Corporations often seem to produce documents like chickens produce eggs – frequently, randomly and sometimes without much obvious forethought. And they (sometimes, not often enough) then try to protect them in some manner or another. So, it would seem, do attorneys, although one would think there is a bit more forethought in what they prepare; and there is usually a lot more rigor in thinking about what they keep. So what about legal holds – once issued, are they protected documents…is it “hands off” to opposing counsel? Or are legal holds just another discoverable piece of paper? I can think of a couple of rulings that appear support legal holds either being privileged attorney-client documents, or protected as attorney work product. All well and good, for arguments sake. But what about the new FRCP guidelines that emphasize more transparency? It seems to me (as a non-attorney and not providing advise) that a company or firm can be quite comfortable in following one of these paths without “shame or blame”; they are simply protecting themselves and/or their client by not disclosing strategy, intent or potentially opening themselves to broader claims in a matter. But…there are always “but’s”…what about these two scenarios?
Claims against you in court of spoliation – the contents and timing of a properly-posted legal hold pose the best first-line defense against claims of spoliation. If opposing counsel should make such nefarious (hopefully!) claims against you, you can relinquish privileged or work product status, and present the legal hold can as proof of your honest intent and effort to comply with the scope and requirements of the matter as presented. By the time you have reached this unfortunate point, arguments based on strategy have long been presented – opposing counsel and the court knows where you are at in the matter, or should if everyone is paying attention. So this scenario seems to allow for both ‘yes’ and ‘no’ answers to whether legal holds are protected…or the much-preferred ‘it depends’. Everyone likes a little wriggle room!
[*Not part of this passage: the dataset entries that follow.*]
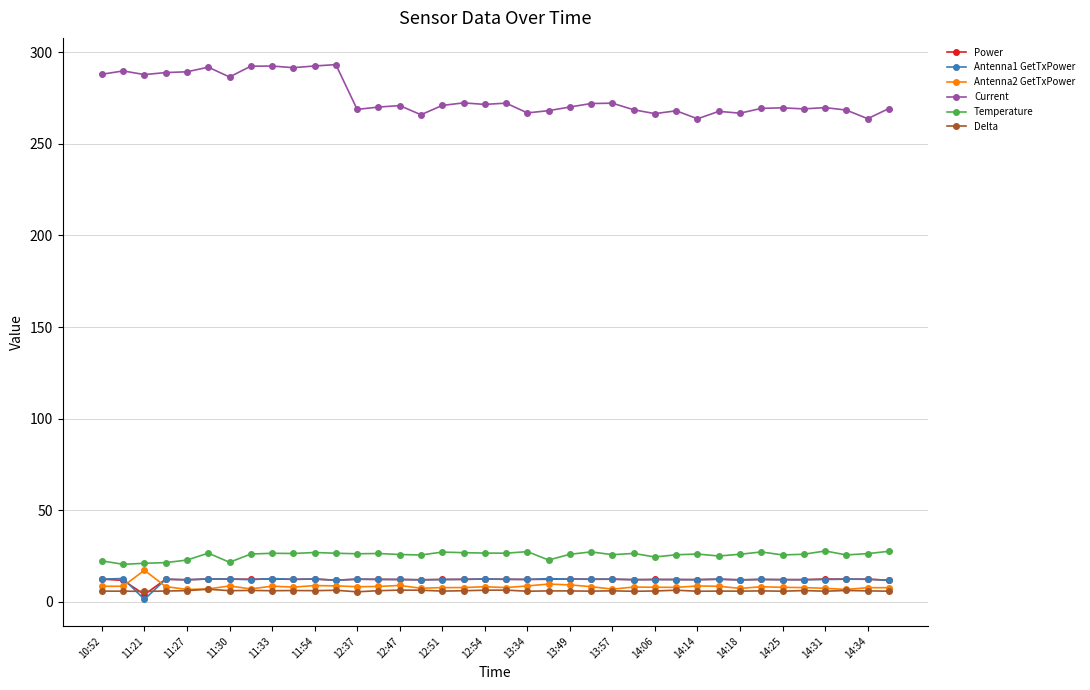

True or false: Temperature and Current intersect in this chart.

False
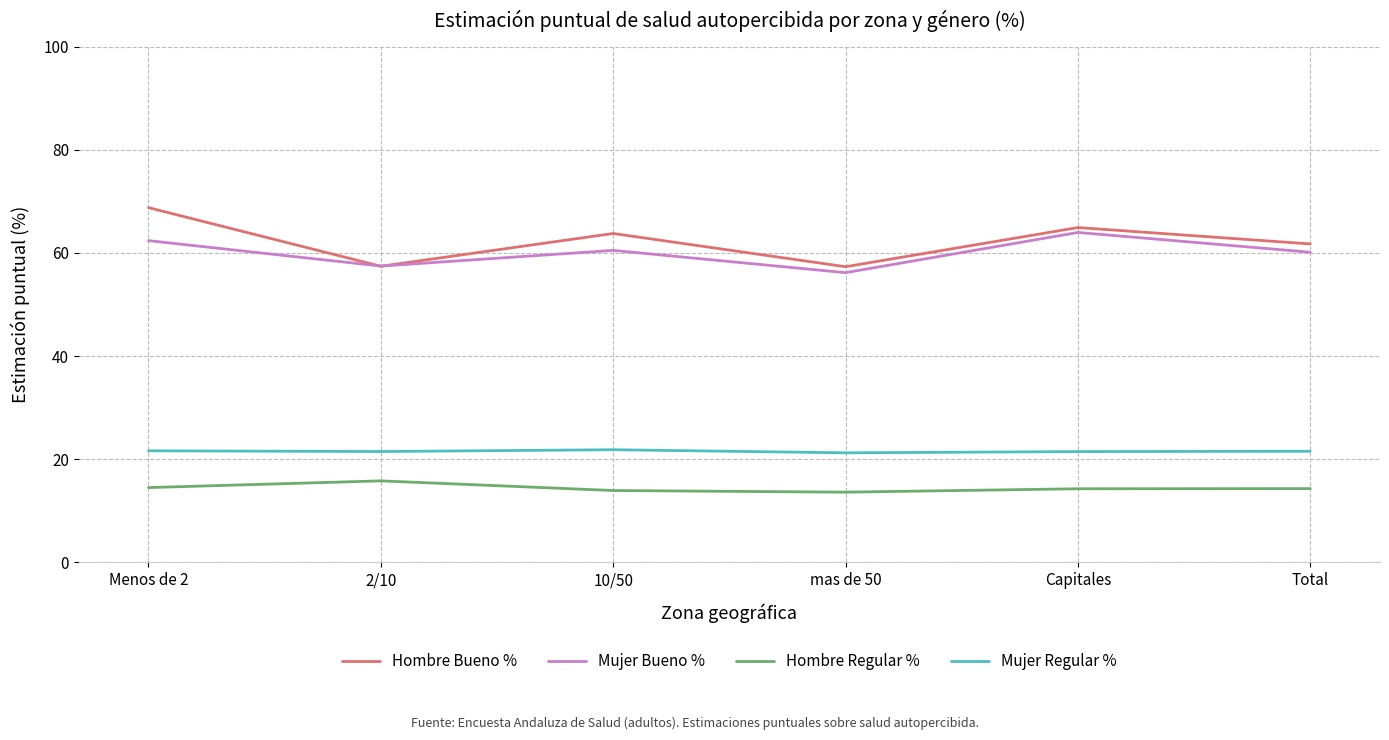

The Hombre Bueno % series shows 57.4 at 2/10. True or false?

True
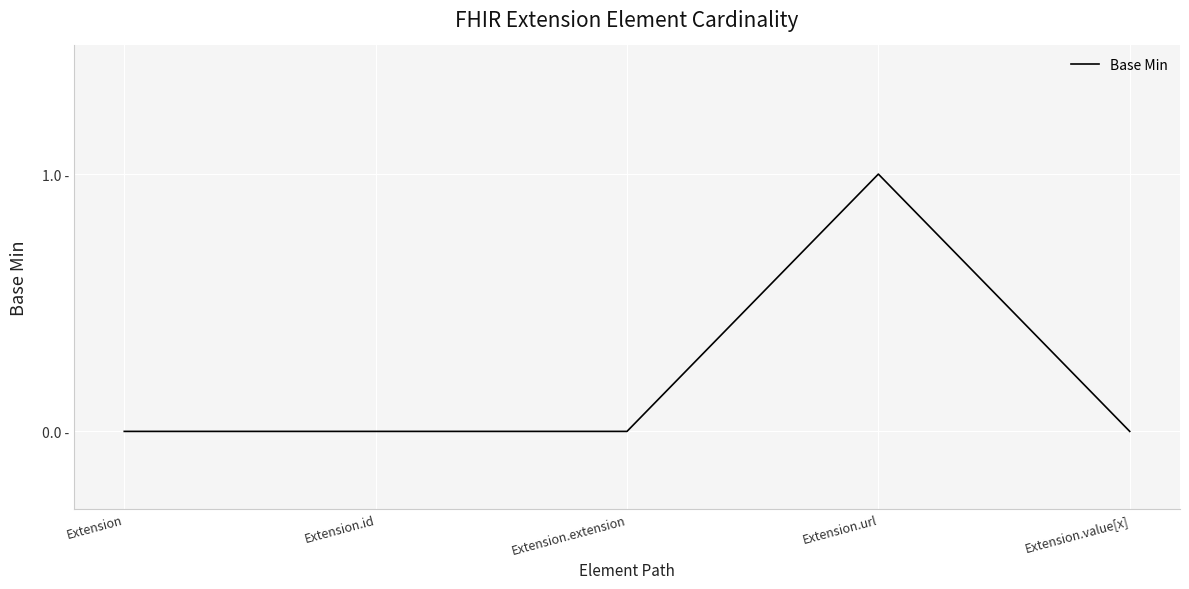

How many interior local peaks (higher than both neighbors) does the data have?

1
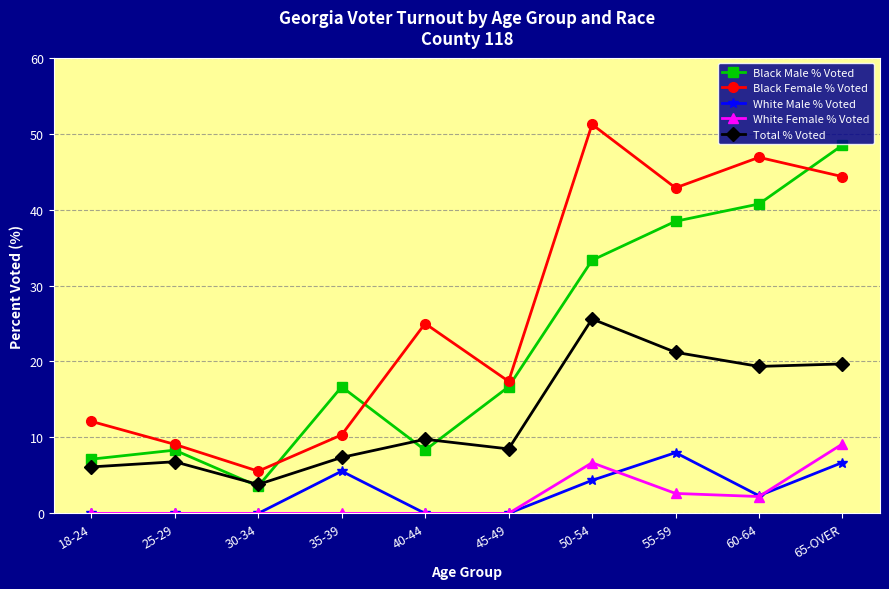

How many interior local valleys does the Black Female % Voted series have?

3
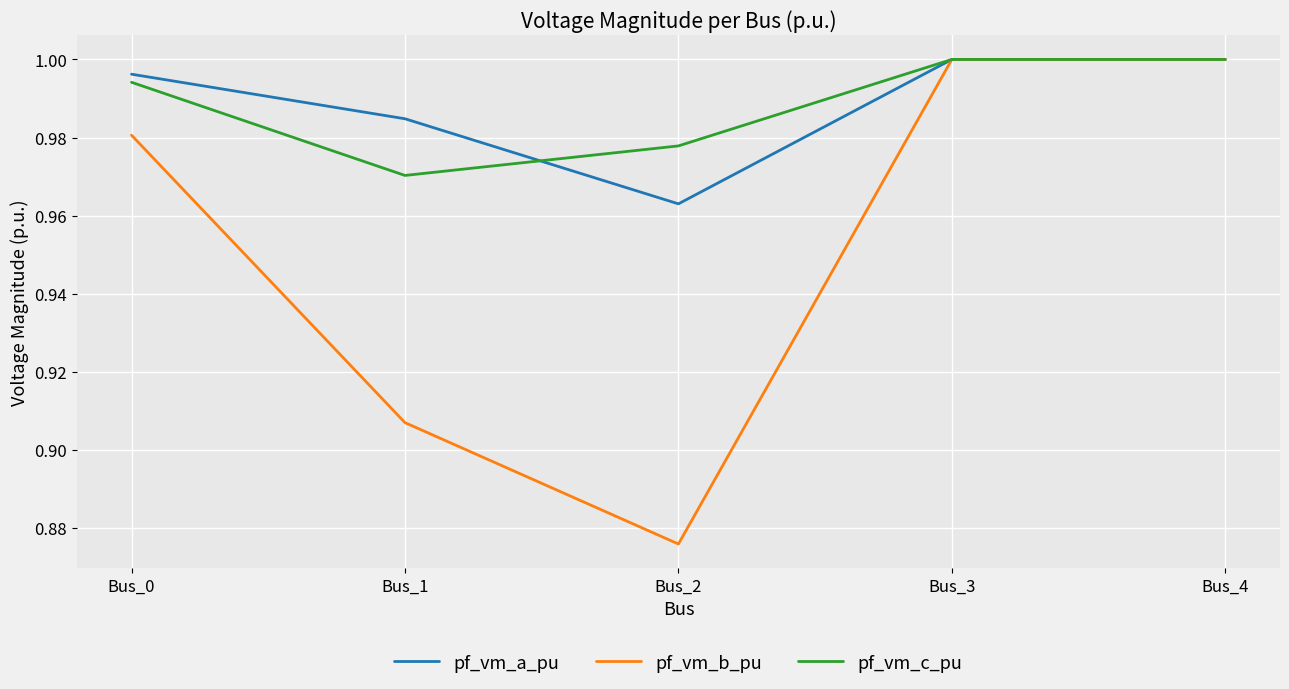

Where is the first local minimum for pf_vm_b_pu?

Bus_2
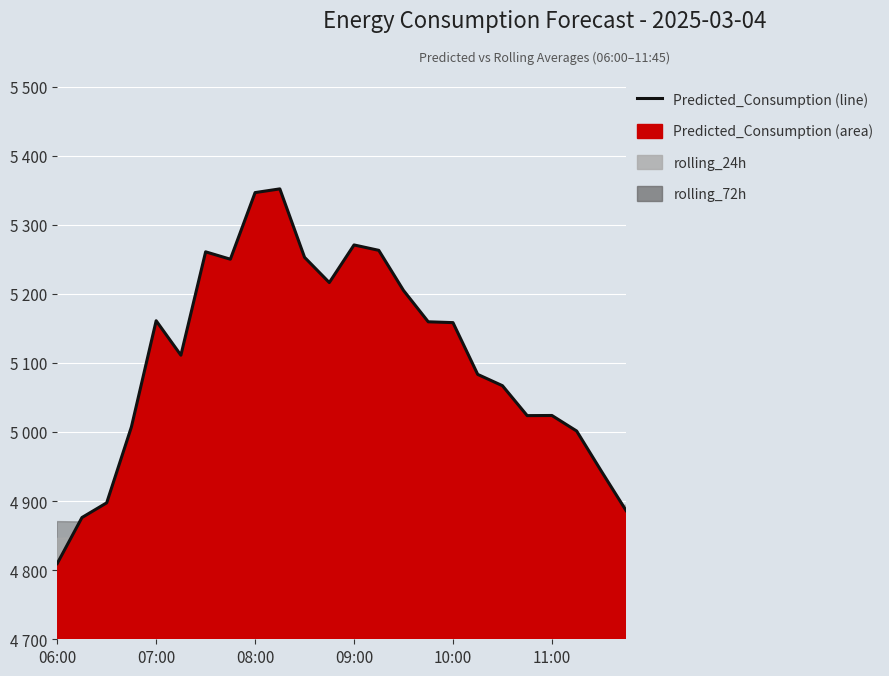

Is it true that Predicted_Consumption equals 2038.5 at 11:00?

False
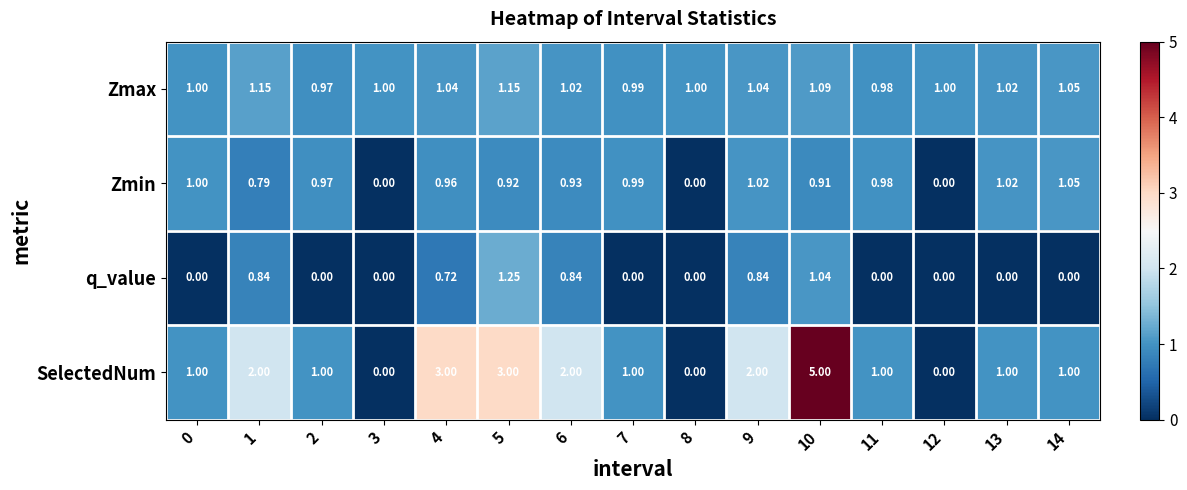

Which series has the largest total across all categories?

SelectedNum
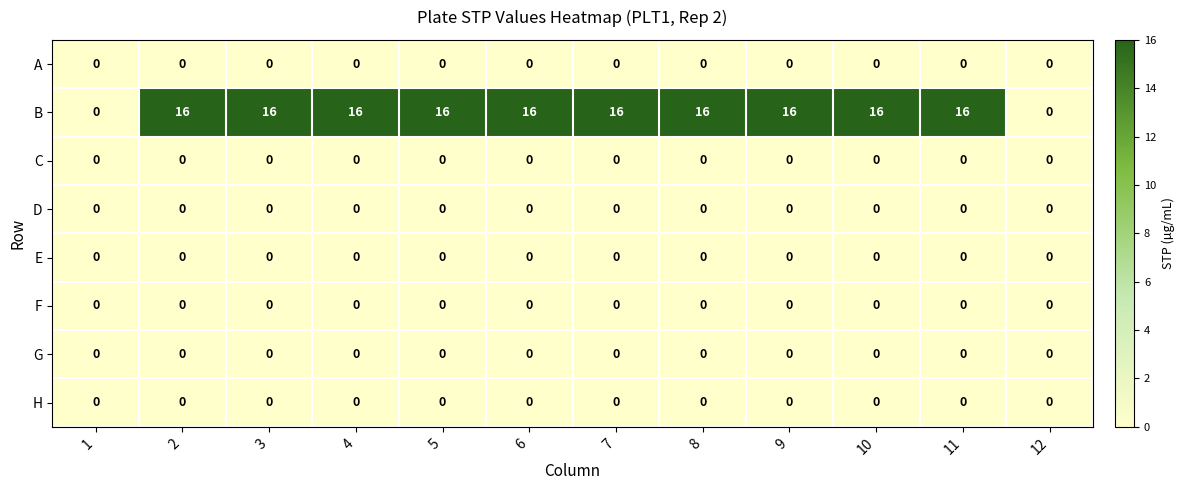

Which series has the largest total across all categories?

B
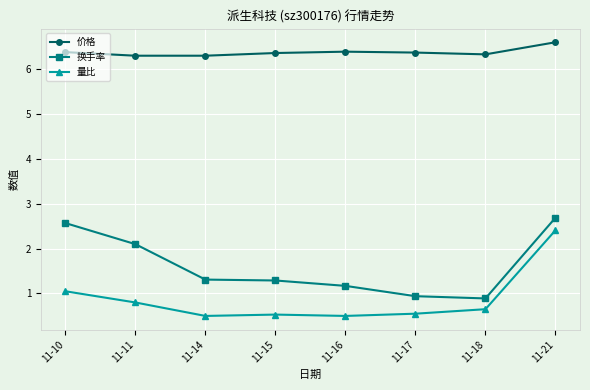

Does the chart display data point markers on the line(s)?

Yes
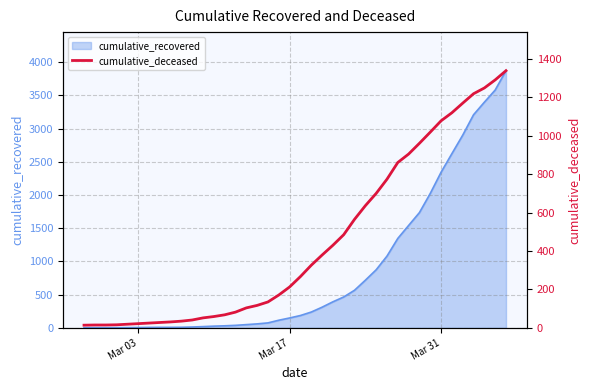

What is the maximum value for cumulative_recovered?

3870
Secondly, and again with the ‘wriggle room’ attitude – while a legal hold document in itself may fall under privileged or work product status, what about some of its contents? I know that may seem a bit ludicrous – how can a document be protected, but not some of its contents, you may ask. Here I defer to a good argument posted by Craig Ball some time ago, specifically regarding search terms, in response to this argument that search terms are privileged. One may read these opinions and take sides as you wish. My thought is that there is some middle ground, especially as TAR discovery/review capabilities have become commonplace. Search terms have been traditionally used in preparation for developing strategy for a pending matter, or to actually find out what a company/client may possess, may have written or said that needs to be reviewed before you even go forward with meet-and-confers and beyond; in other words, to see what basis there is for an action, either on your side or against you. In addition, TAR process now can utilize search terms to “train” your discovery software to provide the most relevant data possible. In either case, you would not want to provide those search terms to opposing counsel. But, once you have established your data collection, it makes perfect sense to share the search terms used in that collection with opposing counsel. This openness falls well within the new FRCP guidelines for more transparency and cooperation, which are also terms to warm the cockles of the most hard-hearted judge (such as the best judge ever on Law and Order). Search terms should be part of every legal hold notice, but I believe they should also be available to opposing counsel. Maybe a little sharing can avoid later headache.